Reproduce the data verbatim, from its first line up to and including the line that contains "0.038646, -0.999112, 2.010625]]".

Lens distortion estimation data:
************

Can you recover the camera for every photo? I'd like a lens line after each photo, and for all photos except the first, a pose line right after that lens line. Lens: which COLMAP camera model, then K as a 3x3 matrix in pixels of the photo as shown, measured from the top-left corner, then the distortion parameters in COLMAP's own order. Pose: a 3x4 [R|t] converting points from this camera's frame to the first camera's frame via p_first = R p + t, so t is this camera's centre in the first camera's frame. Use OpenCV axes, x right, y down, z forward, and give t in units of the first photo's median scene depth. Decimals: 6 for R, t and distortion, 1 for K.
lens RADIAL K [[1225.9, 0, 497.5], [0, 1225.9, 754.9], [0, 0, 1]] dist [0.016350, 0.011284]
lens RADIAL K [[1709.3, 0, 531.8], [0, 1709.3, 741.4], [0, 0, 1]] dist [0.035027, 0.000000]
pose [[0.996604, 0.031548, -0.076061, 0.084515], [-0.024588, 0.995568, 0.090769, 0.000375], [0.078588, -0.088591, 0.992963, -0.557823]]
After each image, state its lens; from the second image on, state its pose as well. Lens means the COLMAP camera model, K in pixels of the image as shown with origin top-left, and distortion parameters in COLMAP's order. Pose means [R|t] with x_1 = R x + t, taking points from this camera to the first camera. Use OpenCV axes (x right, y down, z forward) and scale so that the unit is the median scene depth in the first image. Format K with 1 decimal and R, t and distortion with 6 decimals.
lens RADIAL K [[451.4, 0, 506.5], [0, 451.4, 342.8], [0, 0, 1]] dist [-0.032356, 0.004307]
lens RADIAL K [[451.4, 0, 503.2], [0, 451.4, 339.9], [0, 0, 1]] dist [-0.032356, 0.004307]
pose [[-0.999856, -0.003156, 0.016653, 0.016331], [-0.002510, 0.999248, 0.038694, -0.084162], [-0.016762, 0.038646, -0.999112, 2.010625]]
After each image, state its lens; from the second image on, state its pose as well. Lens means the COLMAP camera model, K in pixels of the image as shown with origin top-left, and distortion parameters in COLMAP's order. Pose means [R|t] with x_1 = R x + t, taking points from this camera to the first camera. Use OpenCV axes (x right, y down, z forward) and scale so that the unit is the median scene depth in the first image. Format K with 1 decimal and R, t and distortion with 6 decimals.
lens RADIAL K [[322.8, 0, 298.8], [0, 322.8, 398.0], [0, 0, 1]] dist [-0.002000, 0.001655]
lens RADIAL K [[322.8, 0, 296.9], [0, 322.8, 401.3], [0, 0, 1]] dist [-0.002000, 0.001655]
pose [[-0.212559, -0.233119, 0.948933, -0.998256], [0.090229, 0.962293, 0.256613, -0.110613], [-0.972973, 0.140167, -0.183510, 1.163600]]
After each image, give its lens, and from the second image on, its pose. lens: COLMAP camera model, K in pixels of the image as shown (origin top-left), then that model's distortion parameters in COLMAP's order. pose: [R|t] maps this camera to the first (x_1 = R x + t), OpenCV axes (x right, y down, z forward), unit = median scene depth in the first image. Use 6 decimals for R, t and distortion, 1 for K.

************

RESPONSE FOR THIS EXERCISE:
Can you recover the camera for every photo? I'd like a lens line after each photo, and for all photos except the first, a pose line right after that lens line. Lens: which COLMAP camera model, then K as a 3x3 matrix in pixels of the photo as shown, measured from the top-left corner, then the distortion parameters in COLMAP's own order. Pose: a 3x4 [R|t] converting points from this camera's frame to the first camera's frame via p_first = R p + t, so t is this camera's centre in the first camera's frame. Use OpenCV axes, x right, y down, z forward, and give t in units of the first photo's median scene depth. Decimals: 6 for R, t and distortion, 1 for K.
lens RADIAL K [[1225.9, 0, 497.5], [0, 1225.9, 754.9], [0, 0, 1]] dist [0.016350, 0.011284]
lens RADIAL K [[1709.3, 0, 531.8], [0, 1709.3, 741.4], [0, 0, 1]] dist [0.035027, 0.000000]
pose [[0.996604, 0.031548, -0.076061, 0.084515], [-0.024588, 0.995568, 0.090769, 0.000375], [0.078588, -0.088591, 0.992963, -0.557823]]
After each image, state its lens; from the second image on, state its pose as well. Lens means the COLMAP camera model, K in pixels of the image as shown with origin top-left, and distortion parameters in COLMAP's order. Pose means [R|t] with x_1 = R x + t, taking points from this camera to the first camera. Use OpenCV axes (x right, y down, z forward) and scale so that the unit is the median scene depth in the first image. Format K with 1 decimal and R, t and distortion with 6 decimals.
lens RADIAL K [[451.4, 0, 506.5], [0, 451.4, 342.8], [0, 0, 1]] dist [-0.032356, 0.004307]
lens RADIAL K [[451.4, 0, 503.2], [0, 451.4, 339.9], [0, 0, 1]] dist [-0.032356, 0.004307]
pose [[-0.999856, -0.003156, 0.016653, 0.016331], [-0.002510, 0.999248, 0.038694, -0.084162], [-0.016762, 0.038646, -0.999112, 2.010625]]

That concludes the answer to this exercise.